Stored items:
___

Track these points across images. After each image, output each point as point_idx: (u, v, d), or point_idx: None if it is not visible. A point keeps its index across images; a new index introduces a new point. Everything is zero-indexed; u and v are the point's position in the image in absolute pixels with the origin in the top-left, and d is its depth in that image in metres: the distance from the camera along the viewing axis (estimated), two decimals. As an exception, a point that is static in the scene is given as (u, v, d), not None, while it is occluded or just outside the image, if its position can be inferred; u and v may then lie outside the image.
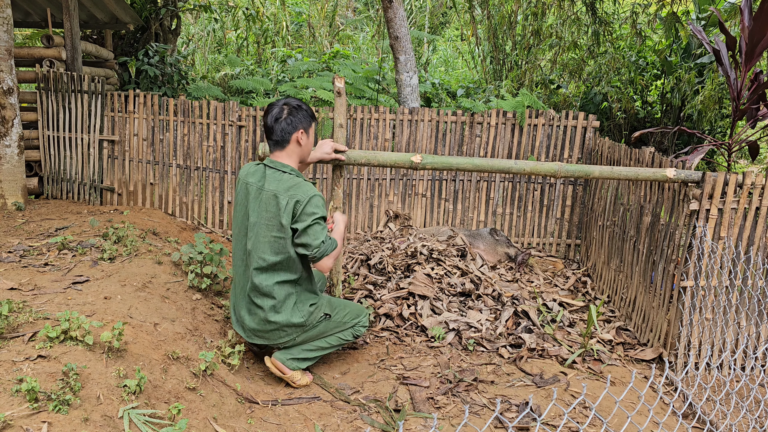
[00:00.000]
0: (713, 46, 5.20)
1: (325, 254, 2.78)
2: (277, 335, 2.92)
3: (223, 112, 5.31)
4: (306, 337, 2.98)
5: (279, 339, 2.93)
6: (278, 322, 2.86)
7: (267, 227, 2.79)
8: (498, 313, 3.94)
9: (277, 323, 2.87)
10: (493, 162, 3.30)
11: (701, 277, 3.32)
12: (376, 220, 5.48)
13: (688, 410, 3.00)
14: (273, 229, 2.79)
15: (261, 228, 2.81)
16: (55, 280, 3.25)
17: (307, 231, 2.74)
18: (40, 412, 1.97)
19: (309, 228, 2.75)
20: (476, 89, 8.94)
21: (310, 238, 2.75)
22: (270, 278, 2.83)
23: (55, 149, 5.62)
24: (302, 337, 2.96)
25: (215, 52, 12.18)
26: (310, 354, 3.02)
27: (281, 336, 2.92)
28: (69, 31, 5.90)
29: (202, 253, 3.67)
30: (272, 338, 2.93)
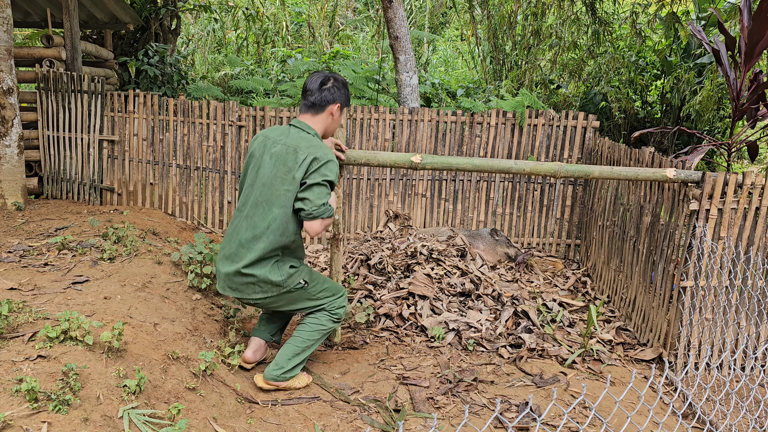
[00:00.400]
0: (713, 46, 5.20)
1: (320, 216, 2.73)
2: (252, 289, 2.82)
3: (223, 112, 5.31)
4: (279, 302, 2.88)
5: (253, 294, 2.83)
6: (256, 275, 2.78)
7: (282, 180, 2.76)
8: (498, 313, 3.94)
9: (255, 276, 2.78)
10: (493, 162, 3.30)
11: (701, 277, 3.32)
12: (376, 220, 5.48)
13: (688, 410, 3.00)
14: (286, 183, 2.76)
15: (276, 181, 2.77)
16: (55, 280, 3.25)
17: (313, 189, 2.72)
18: (40, 412, 1.97)
19: (316, 186, 2.72)
20: (476, 89, 8.94)
21: (314, 195, 2.71)
22: (263, 233, 2.77)
23: (55, 149, 5.62)
24: (275, 300, 2.86)
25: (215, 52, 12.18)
26: (297, 359, 2.93)
27: (255, 291, 2.82)
28: (69, 31, 5.90)
29: (202, 253, 3.67)
30: (246, 292, 2.83)
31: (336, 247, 3.40)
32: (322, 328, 3.00)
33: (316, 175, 2.73)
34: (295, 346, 2.93)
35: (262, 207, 2.79)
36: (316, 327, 2.99)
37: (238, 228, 2.84)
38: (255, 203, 2.81)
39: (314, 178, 2.72)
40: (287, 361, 2.90)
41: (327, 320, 3.01)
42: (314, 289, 2.95)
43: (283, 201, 2.77)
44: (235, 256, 2.82)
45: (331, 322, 3.03)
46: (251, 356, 3.07)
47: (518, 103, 5.53)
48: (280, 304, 2.91)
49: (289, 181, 2.75)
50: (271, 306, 2.94)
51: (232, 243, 2.85)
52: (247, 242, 2.79)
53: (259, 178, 2.82)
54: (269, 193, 2.78)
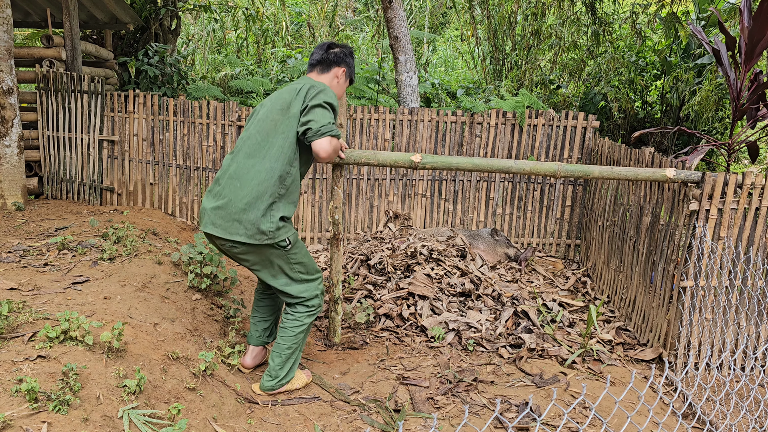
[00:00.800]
0: (713, 46, 5.20)
1: (328, 133, 2.61)
2: (236, 228, 2.63)
3: (223, 112, 5.31)
4: (255, 256, 2.71)
5: (235, 233, 2.63)
6: (246, 218, 2.63)
7: (280, 111, 2.71)
8: (498, 313, 3.94)
9: (243, 215, 2.63)
10: (493, 162, 3.30)
11: (701, 277, 3.32)
12: (376, 220, 5.48)
13: (688, 410, 3.00)
14: (283, 113, 2.71)
15: (273, 113, 2.72)
16: (55, 280, 3.25)
17: (315, 110, 2.64)
18: (39, 412, 1.97)
19: (318, 107, 2.65)
20: (476, 89, 8.95)
21: (317, 116, 2.63)
22: (259, 164, 2.66)
23: (55, 149, 5.62)
24: (253, 252, 2.69)
25: (215, 52, 12.18)
26: (288, 365, 2.85)
27: (238, 230, 2.63)
28: (69, 31, 5.90)
29: (201, 253, 3.67)
30: (230, 230, 2.64)
31: (336, 247, 3.40)
32: (302, 326, 2.86)
33: (316, 99, 2.67)
34: (281, 354, 2.84)
35: (258, 138, 2.70)
36: (297, 328, 2.85)
37: (231, 164, 2.73)
38: (249, 138, 2.74)
39: (315, 101, 2.65)
40: (279, 371, 2.85)
41: (305, 316, 2.87)
42: (294, 256, 2.79)
43: (281, 128, 2.69)
44: (222, 192, 2.69)
45: (310, 317, 2.89)
46: (250, 362, 3.06)
47: (518, 103, 5.53)
48: (255, 260, 2.74)
49: (286, 111, 2.70)
50: (245, 259, 2.74)
51: (222, 179, 2.74)
52: (241, 173, 2.67)
53: (256, 119, 2.76)
54: (266, 126, 2.71)
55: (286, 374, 2.87)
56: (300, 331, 2.86)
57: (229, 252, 2.74)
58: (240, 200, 2.63)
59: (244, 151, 2.72)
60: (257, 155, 2.67)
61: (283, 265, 2.78)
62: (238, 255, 2.73)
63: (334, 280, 3.44)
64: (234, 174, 2.68)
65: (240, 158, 2.71)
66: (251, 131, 2.75)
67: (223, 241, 2.69)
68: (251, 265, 2.78)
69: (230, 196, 2.65)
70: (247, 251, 2.70)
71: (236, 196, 2.64)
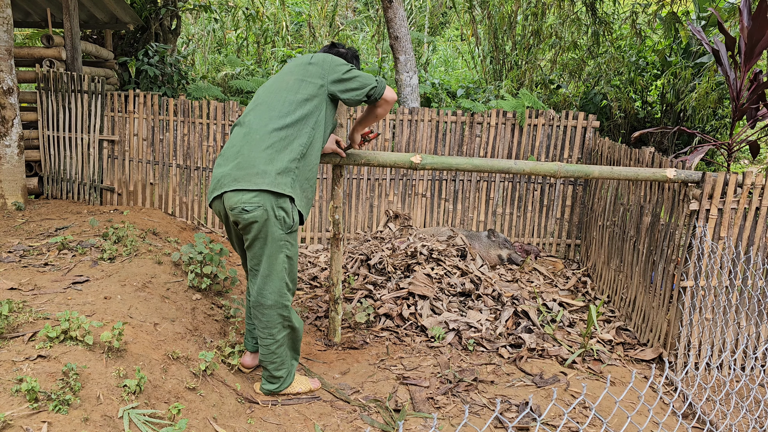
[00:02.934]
0: (713, 46, 5.20)
1: (383, 88, 2.71)
2: (261, 179, 2.51)
3: (223, 112, 5.31)
4: (258, 231, 2.57)
5: (261, 182, 2.51)
6: (270, 168, 2.52)
7: (288, 73, 2.69)
8: (498, 313, 3.94)
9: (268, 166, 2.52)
10: (493, 162, 3.30)
11: (701, 277, 3.32)
12: (376, 220, 5.48)
13: (688, 410, 3.00)
14: (294, 74, 2.68)
15: (281, 76, 2.70)
16: (55, 280, 3.25)
17: (357, 77, 2.69)
18: (40, 412, 1.97)
19: (352, 71, 2.70)
20: (476, 89, 8.94)
21: (364, 79, 2.69)
22: (275, 120, 2.60)
23: (55, 149, 5.62)
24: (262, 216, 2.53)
25: (215, 52, 12.18)
26: (281, 370, 2.79)
27: (264, 179, 2.51)
28: (69, 31, 5.90)
29: (202, 253, 3.67)
30: (254, 180, 2.51)
31: (336, 247, 3.40)
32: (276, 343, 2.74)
33: (339, 66, 2.70)
34: (270, 364, 2.77)
35: (273, 98, 2.65)
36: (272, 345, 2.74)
37: (244, 125, 2.65)
38: (260, 101, 2.68)
39: (343, 67, 2.70)
40: (274, 377, 2.80)
41: (277, 330, 2.73)
42: (289, 246, 2.66)
43: (295, 88, 2.65)
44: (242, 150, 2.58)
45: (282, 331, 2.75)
46: (249, 362, 3.04)
47: (518, 103, 5.54)
48: (257, 230, 2.57)
49: (299, 72, 2.68)
50: (251, 223, 2.56)
51: (234, 143, 2.63)
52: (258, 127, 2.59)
53: (264, 89, 2.72)
54: (275, 88, 2.67)
55: (284, 380, 2.83)
56: (277, 347, 2.74)
57: (238, 217, 2.56)
58: (262, 151, 2.55)
59: (255, 113, 2.66)
60: (271, 112, 2.62)
61: (275, 248, 2.62)
62: (247, 219, 2.54)
63: (334, 280, 3.44)
64: (250, 131, 2.61)
65: (251, 118, 2.64)
66: (260, 98, 2.70)
67: (242, 197, 2.52)
68: (251, 237, 2.61)
69: (248, 151, 2.56)
70: (256, 217, 2.53)
71: (258, 147, 2.55)
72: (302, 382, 2.93)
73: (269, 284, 2.67)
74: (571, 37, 9.16)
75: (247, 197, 2.52)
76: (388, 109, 2.85)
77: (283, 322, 2.74)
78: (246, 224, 2.59)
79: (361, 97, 2.72)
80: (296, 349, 2.90)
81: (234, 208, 2.56)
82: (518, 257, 4.98)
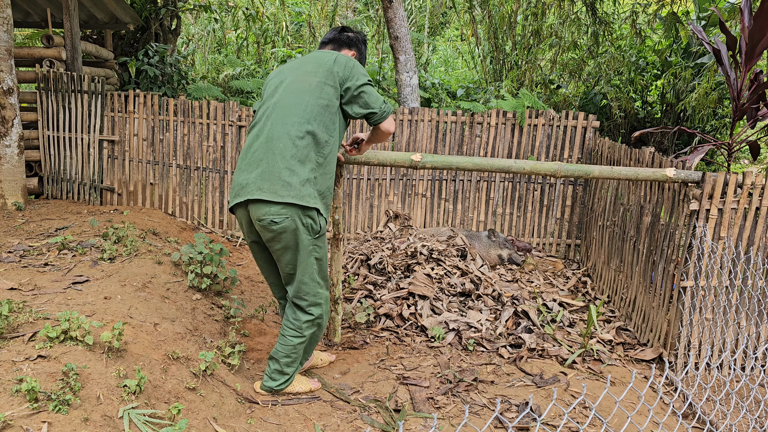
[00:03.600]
0: (713, 46, 5.19)
1: (390, 112, 2.69)
2: (286, 190, 2.48)
3: (223, 112, 5.31)
4: (289, 235, 2.56)
5: (286, 194, 2.49)
6: (294, 180, 2.50)
7: (310, 73, 2.61)
8: (498, 313, 3.94)
9: (291, 177, 2.50)
10: (493, 161, 3.30)
11: (701, 277, 3.32)
12: (376, 220, 5.48)
13: (688, 410, 3.00)
14: (316, 75, 2.60)
15: (302, 75, 2.62)
16: (55, 280, 3.25)
17: (366, 90, 2.64)
18: (40, 412, 1.97)
19: (367, 86, 2.64)
20: (476, 89, 8.94)
21: (372, 98, 2.65)
22: (297, 125, 2.55)
23: (55, 149, 5.62)
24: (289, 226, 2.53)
25: (215, 52, 12.18)
26: (287, 369, 2.79)
27: (289, 192, 2.49)
28: (69, 31, 5.90)
29: (202, 253, 3.67)
30: (279, 192, 2.49)
31: (336, 247, 3.40)
32: (301, 338, 2.77)
33: (360, 78, 2.64)
34: (278, 361, 2.79)
35: (291, 99, 2.58)
36: (295, 338, 2.77)
37: (263, 130, 2.60)
38: (278, 103, 2.61)
39: (360, 80, 2.63)
40: (276, 375, 2.80)
41: (306, 326, 2.77)
42: (318, 249, 2.70)
43: (317, 92, 2.59)
44: (264, 157, 2.54)
45: (310, 328, 2.78)
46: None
47: (518, 103, 5.54)
48: (286, 239, 2.58)
49: (322, 73, 2.60)
50: (279, 233, 2.56)
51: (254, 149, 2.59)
52: (280, 134, 2.54)
53: (281, 87, 2.65)
54: (296, 88, 2.60)
55: (289, 378, 2.83)
56: (299, 342, 2.77)
57: (266, 228, 2.56)
58: (285, 161, 2.51)
59: (276, 115, 2.59)
60: (292, 116, 2.56)
61: (306, 254, 2.64)
62: (276, 230, 2.55)
63: (334, 280, 3.44)
64: (271, 136, 2.55)
65: (272, 122, 2.59)
66: (279, 97, 2.63)
67: (269, 209, 2.52)
68: (280, 247, 2.61)
69: (272, 158, 2.52)
70: (285, 227, 2.54)
71: (280, 156, 2.52)
72: (302, 381, 2.93)
73: (304, 287, 2.73)
74: (571, 37, 9.16)
75: (275, 209, 2.52)
76: (383, 139, 2.85)
77: (315, 320, 2.79)
78: (275, 234, 2.59)
79: (359, 115, 2.69)
80: (310, 351, 2.91)
81: (262, 219, 2.56)
82: (518, 257, 4.98)
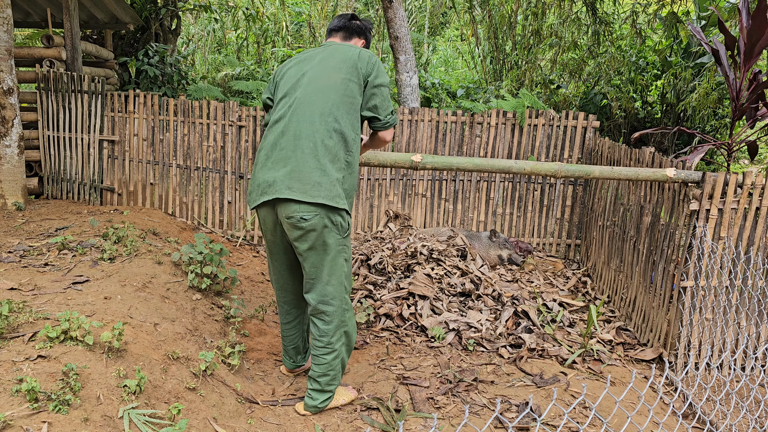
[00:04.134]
0: (712, 46, 5.19)
1: (394, 124, 2.65)
2: (317, 190, 2.43)
3: (223, 112, 5.31)
4: (317, 234, 2.50)
5: (317, 195, 2.43)
6: (325, 180, 2.44)
7: (336, 69, 2.54)
8: (498, 313, 3.94)
9: (323, 177, 2.44)
10: (494, 162, 3.30)
11: (701, 277, 3.32)
12: (376, 220, 5.48)
13: (688, 410, 3.00)
14: (342, 72, 2.53)
15: (327, 72, 2.54)
16: (55, 280, 3.25)
17: (381, 93, 2.58)
18: (40, 412, 1.97)
19: (383, 88, 2.58)
20: (476, 89, 8.95)
21: (383, 102, 2.59)
22: (324, 122, 2.48)
23: (55, 149, 5.62)
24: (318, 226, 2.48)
25: (215, 53, 12.18)
26: (328, 387, 2.70)
27: (320, 192, 2.43)
28: (69, 31, 5.90)
29: (202, 253, 3.67)
30: (310, 192, 2.43)
31: (336, 247, 3.39)
32: (334, 353, 2.67)
33: (380, 78, 2.58)
34: (318, 380, 2.69)
35: (316, 97, 2.51)
36: (328, 355, 2.67)
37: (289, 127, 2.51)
38: (302, 99, 2.52)
39: (379, 80, 2.58)
40: (319, 394, 2.71)
41: (336, 337, 2.67)
42: (346, 248, 2.63)
43: (343, 90, 2.51)
44: (292, 155, 2.47)
45: (340, 339, 2.68)
46: None
47: (518, 103, 5.54)
48: (313, 238, 2.51)
49: (347, 70, 2.54)
50: (308, 232, 2.50)
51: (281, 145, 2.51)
52: (307, 133, 2.47)
53: (304, 82, 2.56)
54: (322, 85, 2.52)
55: (328, 398, 2.72)
56: (332, 358, 2.66)
57: (296, 225, 2.49)
58: (316, 160, 2.45)
59: (301, 112, 2.51)
60: (318, 113, 2.49)
61: (334, 253, 2.57)
62: (306, 228, 2.49)
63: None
64: (299, 134, 2.48)
65: (298, 119, 2.50)
66: (304, 93, 2.54)
67: (299, 207, 2.46)
68: (308, 246, 2.54)
69: (302, 157, 2.46)
70: (315, 225, 2.48)
71: (311, 156, 2.45)
72: (342, 392, 2.83)
73: (330, 290, 2.62)
74: (571, 36, 9.16)
75: (305, 207, 2.47)
76: (379, 147, 2.82)
77: (342, 327, 2.67)
78: (304, 233, 2.51)
79: (365, 116, 2.63)
80: (345, 362, 2.78)
81: (291, 216, 2.49)
82: (518, 257, 4.98)
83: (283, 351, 3.05)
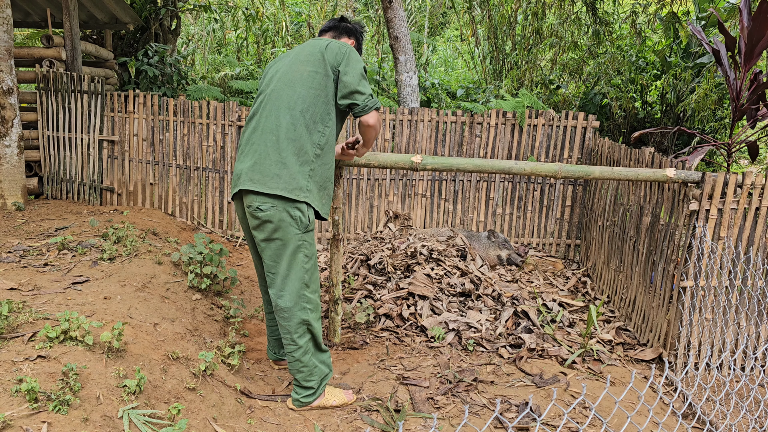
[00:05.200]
0: (713, 46, 5.19)
1: (375, 107, 2.58)
2: (275, 182, 2.50)
3: (223, 112, 5.31)
4: (275, 227, 2.53)
5: (275, 186, 2.50)
6: (285, 172, 2.50)
7: (303, 62, 2.58)
8: (498, 313, 3.94)
9: (282, 169, 2.50)
10: (494, 162, 3.30)
11: (701, 277, 3.32)
12: (376, 221, 5.48)
13: (688, 410, 3.00)
14: (309, 65, 2.57)
15: (295, 65, 2.59)
16: (55, 280, 3.25)
17: (356, 78, 2.54)
18: (40, 412, 1.97)
19: (357, 74, 2.55)
20: (476, 89, 8.95)
21: (361, 87, 2.55)
22: (289, 115, 2.54)
23: (55, 149, 5.62)
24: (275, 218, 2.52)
25: (215, 53, 12.18)
26: (310, 380, 2.69)
27: (278, 183, 2.50)
28: (69, 31, 5.90)
29: (201, 254, 3.67)
30: (268, 184, 2.50)
31: (336, 247, 3.40)
32: (299, 348, 2.66)
33: (352, 63, 2.56)
34: (298, 372, 2.71)
35: (285, 91, 2.57)
36: (296, 352, 2.67)
37: (260, 121, 2.60)
38: (272, 93, 2.60)
39: (353, 66, 2.55)
40: (302, 388, 2.73)
41: (299, 336, 2.65)
42: (307, 246, 2.61)
43: (309, 82, 2.55)
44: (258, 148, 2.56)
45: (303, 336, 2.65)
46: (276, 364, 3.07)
47: (518, 103, 5.54)
48: (270, 230, 2.55)
49: (314, 63, 2.56)
50: (265, 223, 2.54)
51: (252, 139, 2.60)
52: (272, 126, 2.55)
53: (275, 77, 2.64)
54: (291, 77, 2.58)
55: (315, 390, 2.73)
56: (301, 354, 2.66)
57: (253, 215, 2.56)
58: (277, 153, 2.52)
59: (270, 107, 2.58)
60: (285, 107, 2.55)
61: (293, 248, 2.57)
62: (261, 218, 2.53)
63: (334, 280, 3.44)
64: (265, 128, 2.56)
65: (267, 113, 2.58)
66: (273, 87, 2.61)
67: (256, 198, 2.53)
68: (265, 237, 2.57)
69: (264, 150, 2.54)
70: (271, 216, 2.52)
71: (273, 149, 2.53)
72: (336, 394, 2.81)
73: (288, 285, 2.61)
74: (571, 36, 9.16)
75: (261, 198, 2.53)
76: (369, 135, 2.74)
77: (304, 325, 2.64)
78: (260, 223, 2.56)
79: (343, 105, 2.59)
80: (321, 359, 2.75)
81: (249, 206, 2.58)
82: (518, 258, 4.98)
83: (267, 342, 3.10)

___

• [PROMPT] Take the lines from the first line of the entries through the line with "5: (279, 339, 2.93)", inclusive, and give them again exactly, minus any pictures.

• [ANSWER AREA]
Track these points across images. After each image, output each point as point_idx: (u, v, d), or point_idx: None if it is not visible. A point keeps its index across images; a new index introduces a new point. Everything is zero-indexed; u and v are the point's position in the image in absolute pixels with the origin in the top-left, and d is its depth in that image in metres: the distance from the camera along the viewing axis (estimated), two decimals. As an exception, a point that is static in the scene is given as (u, v, d), not None, while it is occluded or just outside the image, if its position can be inferred; u and v may then lie outside the image.
[00:00.000]
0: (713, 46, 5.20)
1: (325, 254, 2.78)
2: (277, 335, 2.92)
3: (223, 112, 5.31)
4: (306, 337, 2.98)
5: (279, 339, 2.93)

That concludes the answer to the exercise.